(Saved data entries)
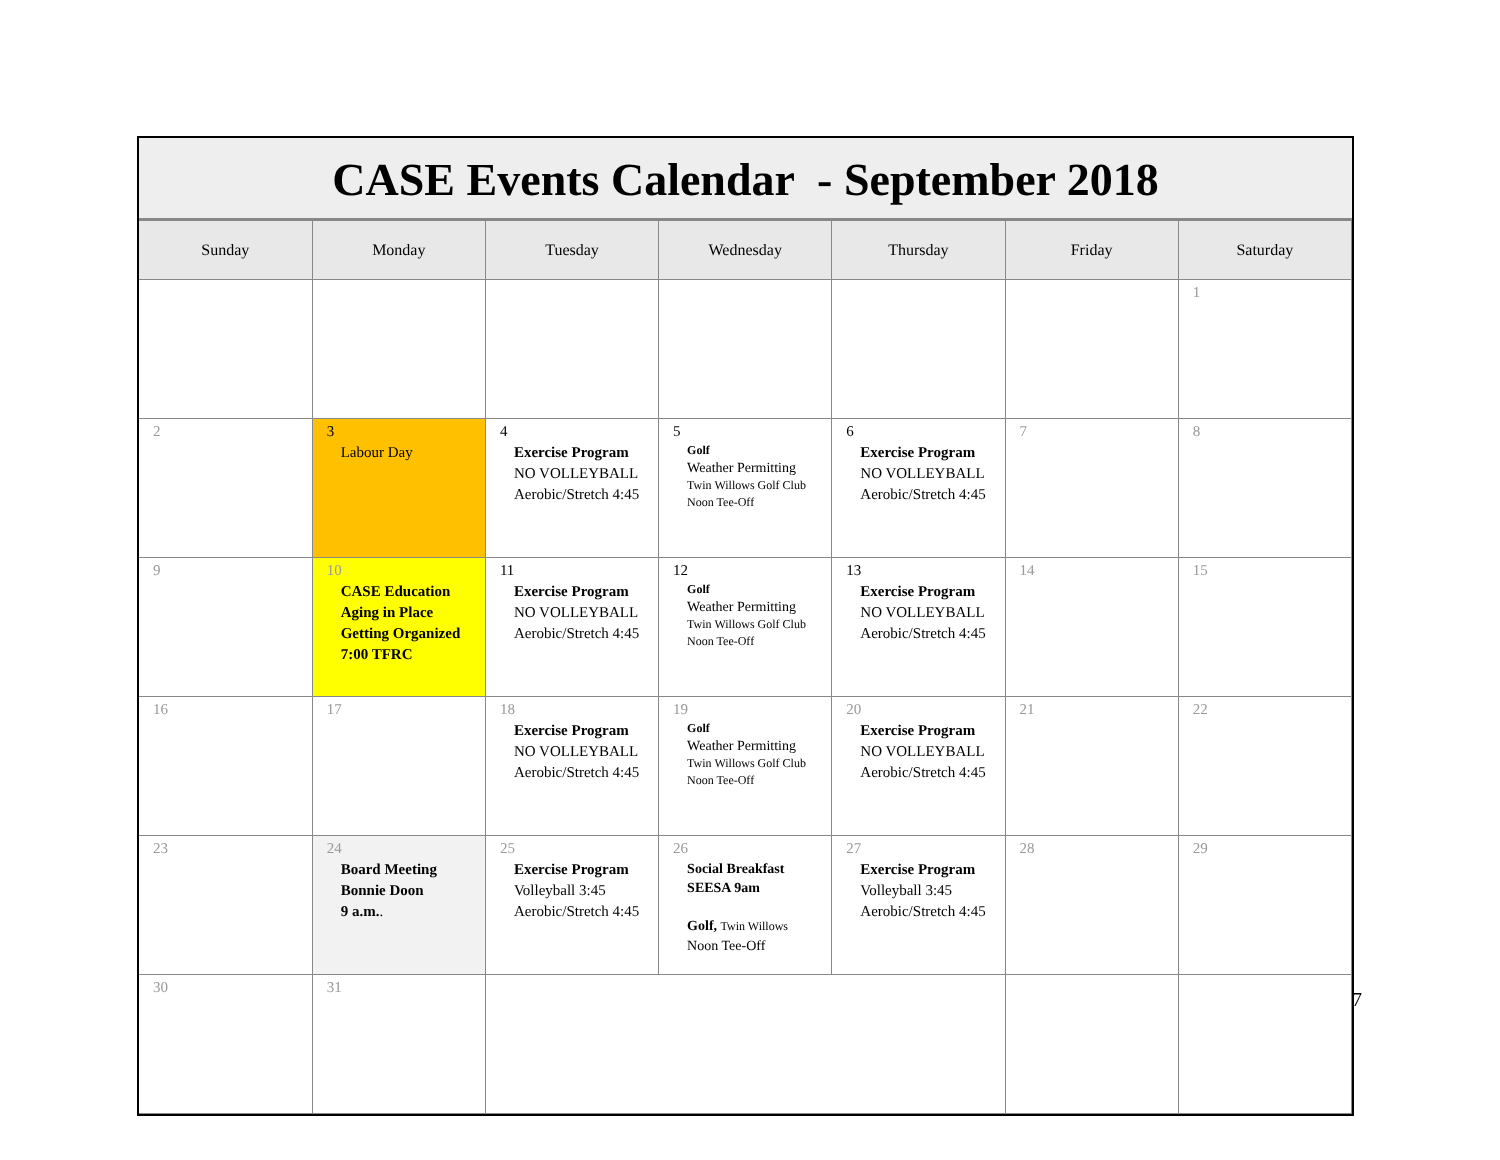CASE Events Calendar - September 2018
| Sunday | Monday | Tuesday | Wednesday | Thursday | Friday | Saturday |
| --- | --- | --- | --- | --- | --- | --- |
| | | | | | | 1 |
| 2 | 3 Labour Day | 4 Exercise Program NO VOLLEYBALL Aerobic/Stretch 4:45 | 5 Golf Weather Permitting Twin Willows Golf Club Noon Tee-Off | 6 Exercise Program NO VOLLEYBALL Aerobic/Stretch 4:45 | 7 | 8 |
| 9 | 10 CASE Education Aging in Place Getting Organized 7:00 TFRC | 11 Exercise Program NO VOLLEYBALL Aerobic/Stretch 4:45 | 12 Golf Weather Permitting Twin Willows Golf Club Noon Tee-Off | 13 Exercise Program NO VOLLEYBALL Aerobic/Stretch 4:45 | 14 | 15 |
| 16 | 17 | 18 Exercise Program NO VOLLEYBALL Aerobic/Stretch 4:45 | 19 Golf Weather Permitting Twin Willows Golf Club Noon Tee-Off | 20 Exercise Program NO VOLLEYBALL Aerobic/Stretch 4:45 | 21 | 22 |
| 23 | 24 Board Meeting Bonnie Doon 9 a.m. . | 25 Exercise Program Volleyball 3:45 Aerobic/Stretch 4:45 | 26 Social Breakfast SEESA 9am Golf, Twin Willows Noon Tee-Off | 27 Exercise Program Volleyball 3:45 Aerobic/Stretch 4:45 | 28 | 29 |
| 30 | 31 | | | | | |
7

_Your objective:_ Your answer must be the records above, copied exactly, with no pictures.

_Expected answer:_
CASE Events Calendar - September 2018
| Sunday | Monday | Tuesday | Wednesday | Thursday | Friday | Saturday |
| --- | --- | --- | --- | --- | --- | --- |
| | | | | | | 1 |
| 2 | 3 Labour Day | 4 Exercise Program NO VOLLEYBALL Aerobic/Stretch 4:45 | 5 Golf Weather Permitting Twin Willows Golf Club Noon Tee-Off | 6 Exercise Program NO VOLLEYBALL Aerobic/Stretch 4:45 | 7 | 8 |
| 9 | 10 CASE Education Aging in Place Getting Organized 7:00 TFRC | 11 Exercise Program NO VOLLEYBALL Aerobic/Stretch 4:45 | 12 Golf Weather Permitting Twin Willows Golf Club Noon Tee-Off | 13 Exercise Program NO VOLLEYBALL Aerobic/Stretch 4:45 | 14 | 15 |
| 16 | 17 | 18 Exercise Program NO VOLLEYBALL Aerobic/Stretch 4:45 | 19 Golf Weather Permitting Twin Willows Golf Club Noon Tee-Off | 20 Exercise Program NO VOLLEYBALL Aerobic/Stretch 4:45 | 21 | 22 |
| 23 | 24 Board Meeting Bonnie Doon 9 a.m. . | 25 Exercise Program Volleyball 3:45 Aerobic/Stretch 4:45 | 26 Social Breakfast SEESA 9am Golf, Twin Willows Noon Tee-Off | 27 Exercise Program Volleyball 3:45 Aerobic/Stretch 4:45 | 28 | 29 |
| 30 | 31 | | | | | |
7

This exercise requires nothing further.